• [What to produce] No pictures should be carried over. Output all other parts of the entries verbatim.

• [Data to use]
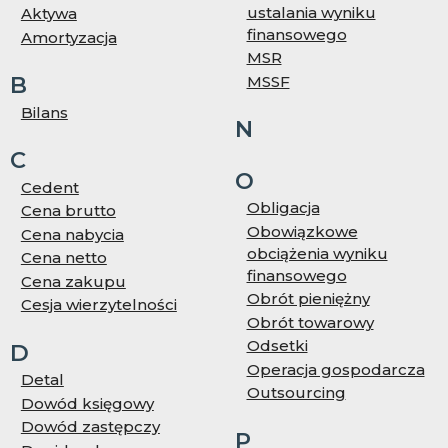
ustalania wyniku
Aktywa
finansowego
Amortyzacja
MSR
B
MSSF
Bilans
N
C
O
Cedent
Obligacja
Cena brutto
Obowiązkowe
Cena nabycia
obciążenia wyniku
Cena netto
finansowego
Cena zakupu
Obrót pieniężny
Cesja wierzytelności
Obrót towarowy
Odsetki
D
Operacja gospodarcza
Detal
Outsourcing
Dowód księgowy
Dowód zastępczy
P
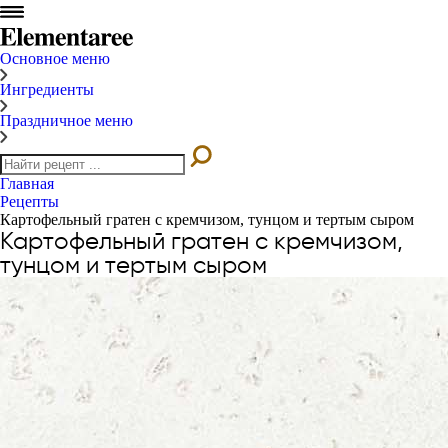
Основное меню
Ингредиенты
Праздничное меню
Главная
Рецепты
Картофельный гратен с кремчизом, тунцом и тертым сыром
Картофельный гратен с кремчизом,
тунцом и тертым сыром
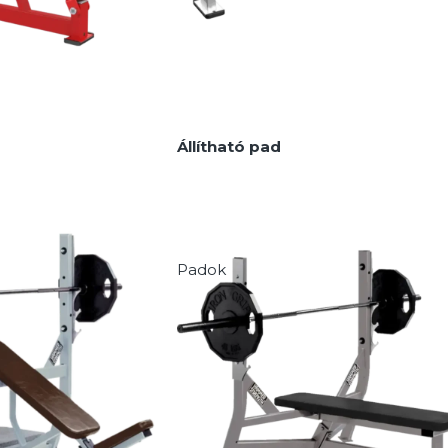
Állítható pad
Padok
MEGNÉZEM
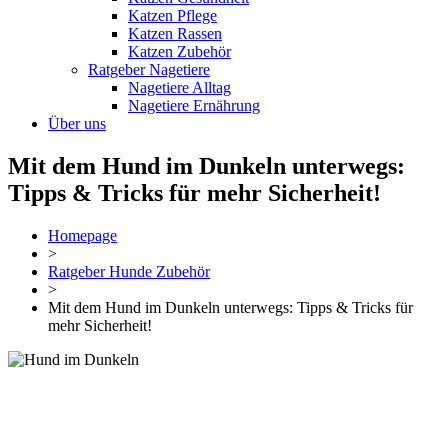
Katzen Pflege
Katzen Rassen
Katzen Zubehör
Ratgeber Nagetiere
Nagetiere Alltag
Nagetiere Ernährung
Über uns
Mit dem Hund im Dunkeln unterwegs:
Tipps & Tricks für mehr Sicherheit!
Homepage
>
Ratgeber Hunde Zubehör
>
Mit dem Hund im Dunkeln unterwegs: Tipps & Tricks für
mehr Sicherheit!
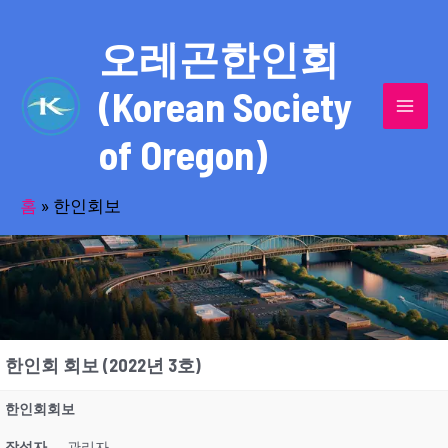
콘
MAI
텐
오레곤한인회
MEN
츠
(Korean Society
로
건
of Oregon)
너
역사로 기록된 위대한 헌신의 발자취를
뛰
기
홈
»
한인회보
만나보세요!
한인회 회보 (2022년 3호)
한인회회보
작성자
관리자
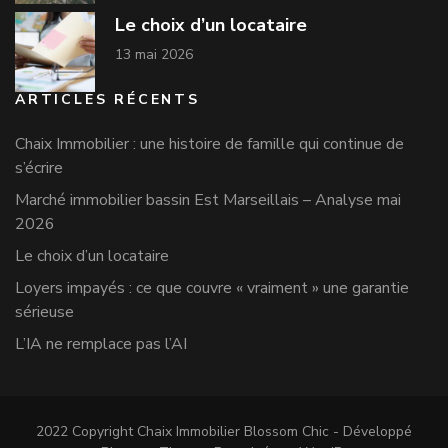
Le choix d’un locataire
13 mai 2026
ARTICLES RÉCENTS
Chaix Immobilier : une histoire de famille qui continue de
s’écrire
Marché immobilier bassin Est Marseillais – Analyse mai
2026
Le choix d’un locataire
Loyers impayés : ce que couvre « vraiment » une garantie
sérieuse
L’IA ne remplace pas l’AI
2022 Copyright Chaix Immobilier
Blossom Chic - Développé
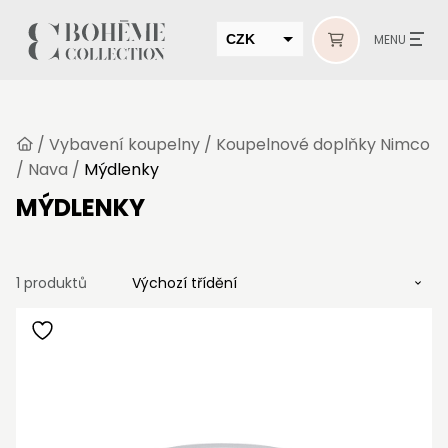
CZK
MENU
EUR
HUF
/
Vybavení koupelny
/
Koupelnové doplňky Nimco
MUR
/
Nava
/
Mýdlenky
MÝDLENKY
1 produktů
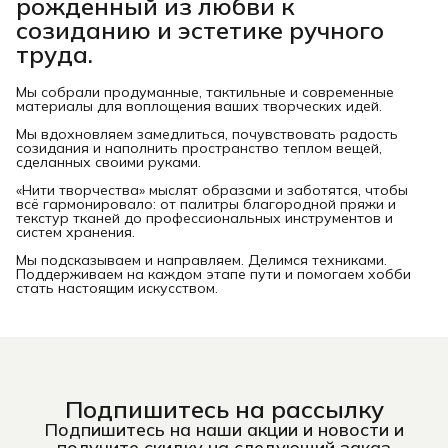
рожденный из любви к
созиданию и эстетике ручного
труда.
Мы собрали продуманные, тактильные и современные
материалы для воплощения ваших творческих идей.
Мы вдохновляем замедлиться, почувствовать радость
созидания и наполнить пространство теплом вещей,
сделанных своими руками.
«Нити творчества» мыслят образами и заботятся, чтобы
всё гармонировало: от палитры благородной пряжи и
текстур тканей до профессиональных инструментов и
систем хранения.
Мы подсказываем и направляем. Делимся техниками.
Поддерживаем на каждом этапе пути и помогаем хобби
стать настоящим искусством.
Подпишитесь на рассылку
Подпишитесь на наши акции и новости и
получите скидку на следующий заказ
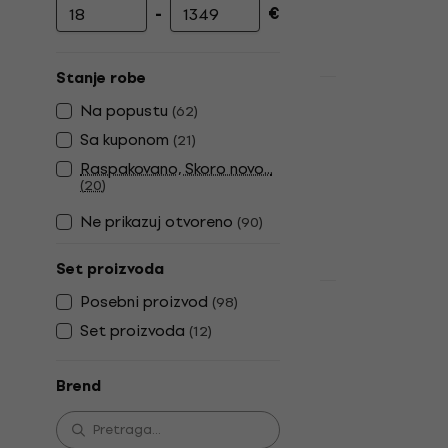
-
€
Minimalna cena
Maksimalna cena
Stanje robe
Popust za bilt
Behringer C
Na popustu
(
62
)
mikrofon
Sa kuponom
(
21
)
USB mikrofon
Raspakovano, Skoro novo...
(
20
)
4,5
/5
38 €
44,90 €
Ne prikazuj otvoreno
(
90
)
Na stanju u sk
Set proizvoda
Popust za bilt
Posebni proizvod
(
98
)
Shure MV7+
Set proizvoda
(
12
)
USB mikrofon
4,7
/5
Brend
249 €
329 €
Na stanju u sk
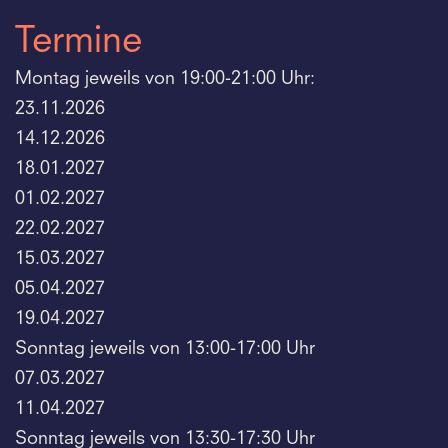
Termine
Montag jeweils von 19:00-21:00 Uhr:
23.11.2026
14.12.2026
18.01.2027
01.02.2027
22.02.2027
15.03.2027
05.04.2027
19.04.2027
Sonntag jeweils von 13:00-17:00 Uhr
07.03.2027
11.04.2027
Sonntag jeweils von 13:30-17:30 Uhr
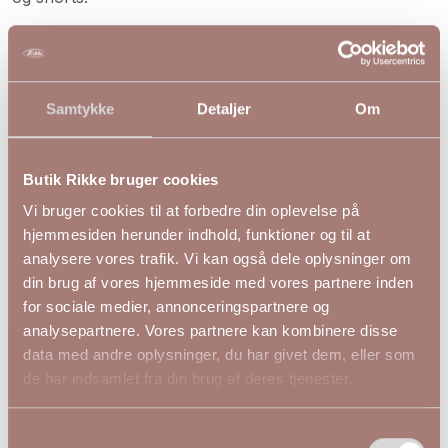
Den bløde viskosekvalitet med stræk føles behagelig
mod huden og sikrer en komfortabel pasform dagen
igennem. De nedfaldne skuldre skaber et afslappet
look, mens den let afrundede afslutning giver en flot
Samtykke
Detaljer
Om
silhuet og ekstra bevægelsesfrihed.
Pasform:
Afslappet og rummelig pasform
Butik Rikke bruger cookies
Længde:
Let forlænget bagstykke
Vi bruger cookies til at forbedre din oplevelse på
Detaljer:
Rund hals, korte ærmer, nedfaldne skuldre,
hjemmesiden herunder indhold, funktioner og til at
afrundet kant og blå-hvide striber
analysere vores trafik. Vi kan også dele oplysninger om
Materiale:
Viskosekvalitet med stræk (95% viskose, 5%
din brug af vores hjemmeside med vores partnere inden
elastan)
for sociale medier, annonceringspartnere og
analysepartnere. Vores partnere kan kombinere disse
S
M
L
XL
data med andre oplysninger, du har givet dem, eller som
Bryst
118
128
138
148
de har indsamlet fra din brug af deres tjenester.
Hofte
122
132
142
152
Længde
68/75
69/76
70/77
71/78
Samtykkevalg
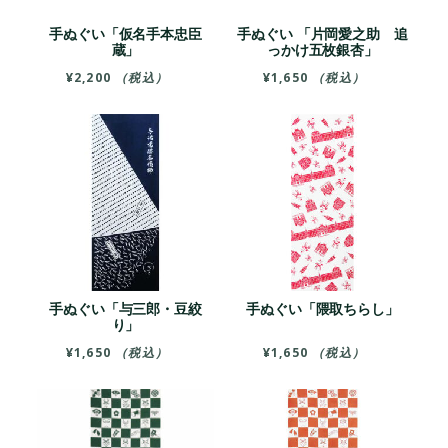
手ぬぐい「仮名手本忠臣
手ぬぐい 「片岡愛之助 追
蔵」
っかけ五枚銀杏」
¥
2,200
（税込）
¥
1,650
（税込）
手ぬぐい「与三郎・豆絞
手ぬぐい「隈取ちらし」
り」
¥
1,650
（税込）
¥
1,650
（税込）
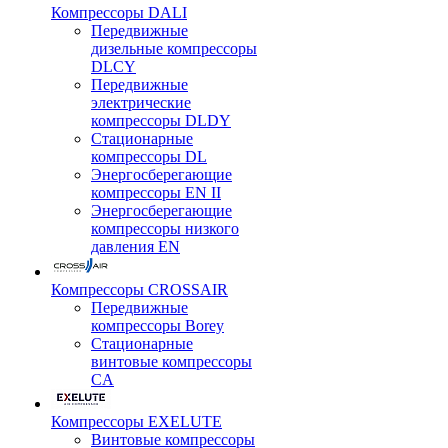
Компрессоры DALI
Передвижные
дизельные компрессоры
DLCY
Передвижные
электрические
компрессоры DLDY
Стационарные
компрессоры DL
Энергосберегающие
компрессоры EN II
Энергосберегающие
компрессоры низкого
давления EN
Компрессоры CROSSAIR
Передвижные
компрессоры Borey
Стационарные
винтовые компрессоры
CA
Компрессоры EXELUTE
Винтовые компрессоры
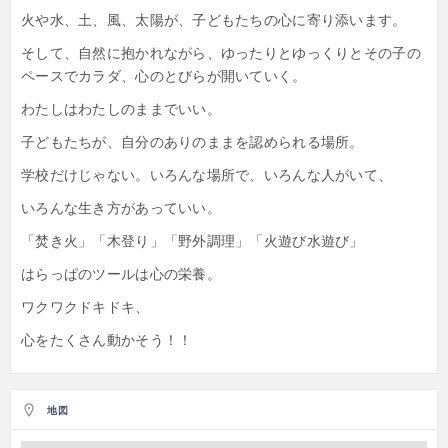
火や水、土、風、太陽が、子どもたちの心に寄り添います。
そして、自然に抱かれながら、ゆったりとゆっくりとその子の
ペースでカラダ、心のとびらが開いていく。
わたしはわたしのままでいい。
子どもたちが、自分のありのままを認められる場所。
学校だけじゃない。いろんな場所で、いろんな人がいて、
いろんな生き方があっていい。
「焚き火」「木登り」「野外調理」「火遊び水遊び」
はらっぱのツールは心の栄養。
ワクワクドキドキ、
心をたくさん動かそう！！
地図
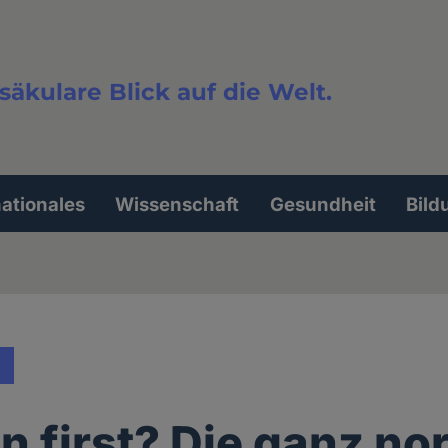
säkulare Blick auf die Welt.
extsuche
nationales
Wissenschaft
Gesundheit
Bild
on first? Die ganz n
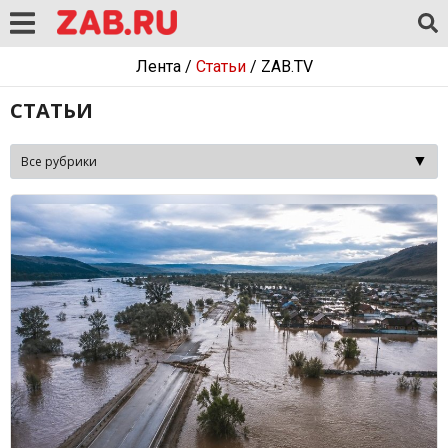
Лента
/
Статьи
/
ZAB.TV
СТАТЬИ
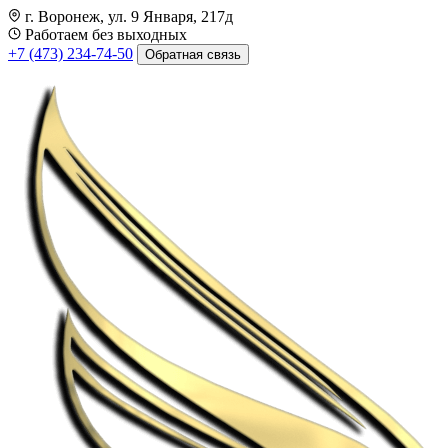
г. Воронеж, ул. 9 Января, 217д
Работаем без выходных
+7 (473) 234-74-50
Обратная связь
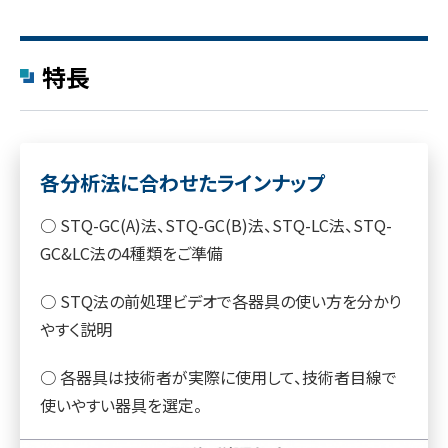
特長
各分析法に合わせたラインナップ
○ STQ-GC(A)法、STQ-GC(B)法、STQ-LC法、STQ-
GC&LC法の4種類をご準備
○ STQ法の前処理ビデオで各器具の使い方を分かり
やすく説明
○ 各器具は技術者が実際に使用して、技術者目線で
使いやすい器具を選定。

• [Answer section]
ustalania wyniku
Aktywa
finansowego
Amortyzacja
MSR
B
MSSF
Bilans
N
C
O
Cedent
Obligacja
Cena brutto
Obowiązkowe
Cena nabycia
obciążenia wyniku
Cena netto
finansowego
Cena zakupu
Obrót pieniężny
Cesja wierzytelności
Obrót towarowy
Odsetki
D
Operacja gospodarcza
Detal
Outsourcing
Dowód księgowy
Dowód zastępczy
P
Основное меню
Ингредиенты
Праздничное меню
Главная
Рецепты
Картофельный гратен с кремчизом, тунцом и тертым сыром
Картофельный гратен с кремчизом,
тунцом и тертым сыром
Állítható pad
Padok
MEGNÉZEM
Katzen Pflege
Katzen Rassen
Katzen Zubehör
Ratgeber Nagetiere
Nagetiere Alltag
Nagetiere Ernährung
Über uns
Mit dem Hund im Dunkeln unterwegs:
Tipps & Tricks für mehr Sicherheit!
Homepage
>
Ratgeber Hunde Zubehör
>
Mit dem Hund im Dunkeln unterwegs: Tipps & Tricks für
mehr Sicherheit!
콘
MAI
텐
오레곤한인회
MEN
츠
(Korean Society
로
건
of Oregon)
너
역사로 기록된 위대한 헌신의 발자취를
뛰
기
홈
»
한인회보
만나보세요!
한인회 회보 (2022년 3호)
한인회회보
작성자
관리자
Le choix d’un locataire
13 mai 2026
ARTICLES RÉCENTS
Chaix Immobilier : une histoire de famille qui continue de
s’écrire
Marché immobilier bassin Est Marseillais – Analyse mai
2026
Le choix d’un locataire
Loyers impayés : ce que couvre « vraiment » une garantie
sérieuse
L’IA ne remplace pas l’AI
2022 Copyright Chaix Immobilier
Blossom Chic - Développé
CZK
MENU
EUR
HUF
/
Vybavení koupelny
/
Koupelnové doplňky Nimco
MUR
/
Nava
/
Mýdlenky
MÝDLENKY
1 produktů
рожденный из любви к
созиданию и эстетике ручного
труда.
Мы собрали продуманные, тактильные и современные
материалы для воплощения ваших творческих идей.
Мы вдохновляем замедлиться, почувствовать радость
созидания и наполнить пространство теплом вещей,
сделанных своими руками.
«Нити творчества» мыслят образами и заботятся, чтобы
всё гармонировало: от палитры благородной пряжи и
текстур тканей до профессиональных инструментов и
систем хранения.
Мы подсказываем и направляем. Делимся техниками.
Поддерживаем на каждом этапе пути и помогаем хобби
стать настоящим искусством.
Подпишитесь на рассылку
Подпишитесь на наши акции и новости и
получите скидку на следующий заказ
-
€
Minimalna cena
Maksimalna cena
Stanje robe
Popust za bilt
Behringer C
Na popustu
(
62
)
mikrofon
Sa kuponom
(
21
)
USB mikrofon
Raspakovano, Skoro novo...
(
20
)
4,5
/5
38 €
44,90 €
Ne prikazuj otvoreno
(
90
)
Na stanju u sk
Set proizvoda
Popust za bilt
Posebni proizvod
(
98
)
Shure MV7+
Set proizvoda
(
12
)
USB mikrofon
4,7
/5
Brend
249 €
329 €
Na stanju u sk
Termine
Montag jeweils von 19:00-21:00 Uhr:
23.11.2026
14.12.2026
18.01.2027
01.02.2027
22.02.2027
15.03.2027
05.04.2027
19.04.2027
Sonntag jeweils von 13:00-17:00 Uhr
07.03.2027
11.04.2027
Sonntag jeweils von 13:30-17:30 Uhr
Den bløde viskosekvalitet med stræk føles behagelig
mod huden og sikrer en komfortabel pasform dagen
igennem. De nedfaldne skuldre skaber et afslappet
look, mens den let afrundede afslutning giver en flot
Samtykke
Detaljer
Om
silhuet og ekstra bevægelsesfrihed.
Pasform:
Afslappet og rummelig pasform
Butik Rikke bruger cookies
Længde:
Let forlænget bagstykke
Vi bruger cookies til at forbedre din oplevelse på
Detaljer:
Rund hals, korte ærmer, nedfaldne skuldre,
hjemmesiden herunder indhold, funktioner og til at
afrundet kant og blå-hvide striber
analysere vores trafik. Vi kan også dele oplysninger om
Materiale:
Viskosekvalitet med stræk (95% viskose, 5%
din brug af vores hjemmeside med vores partnere inden
elastan)
for sociale medier, annonceringspartnere og
analysepartnere. Vores partnere kan kombinere disse
S
M
L
XL
data med andre oplysninger, du har givet dem, eller som
Bryst
118
128
138
148
de har indsamlet fra din brug af deres tjenester.
Hofte
122
132
142
152
Længde
68/75
69/76
70/77
71/78
Samtykkevalg
手ぬぐい「仮名手本忠臣
手ぬぐい 「片岡愛之助 追
蔵」
っかけ五枚銀杏」
¥
2,200
（税込）
¥
1,650
（税込）
手ぬぐい「与三郎・豆絞
手ぬぐい「隈取ちらし」
り」
¥
1,650
（税込）
¥
1,650
（税込）
Компрессоры DALI
Передвижные
дизельные компрессоры
DLCY
Передвижные
электрические
компрессоры DLDY
Стационарные
компрессоры DL
Энергосберегающие
компрессоры EN II
Энергосберегающие
компрессоры низкого
давления EN
Компрессоры CROSSAIR
Передвижные
компрессоры Borey
Стационарные
винтовые компрессоры
CA
Компрессоры EXELUTE
Винтовые компрессоры
火や水、土、風、太陽が、子どもたちの心に寄り添います。
そして、自然に抱かれながら、ゆったりとゆっくりとその子の
ペースでカラダ、心のとびらが開いていく。
わたしはわたしのままでいい。
子どもたちが、自分のありのままを認められる場所。
学校だけじゃない。いろんな場所で、いろんな人がいて、
いろんな生き方があっていい。
「焚き火」「木登り」「野外調理」「火遊び水遊び」
はらっぱのツールは心の栄養。
ワクワクドキドキ、
心をたくさん動かそう！！
地図
säkulare Blick auf die Welt.
extsuche
nationales
Wissenschaft
Gesundheit
Bild
on first? Die ganz n
Лента
/
Статьи
/
ZAB.TV
СТАТЬИ
г. Воронеж, ул. 9 Января, 217д
Работаем без выходных
+7 (473) 234-74-50
Обратная связь
特長
各分析法に合わせたラインナップ
○ STQ-GC(A)法、STQ-GC(B)法、STQ-LC法、STQ-
GC&LC法の4種類をご準備
○ STQ法の前処理ビデオで各器具の使い方を分かり
やすく説明
○ 各器具は技術者が実際に使用して、技術者目線で
使いやすい器具を選定。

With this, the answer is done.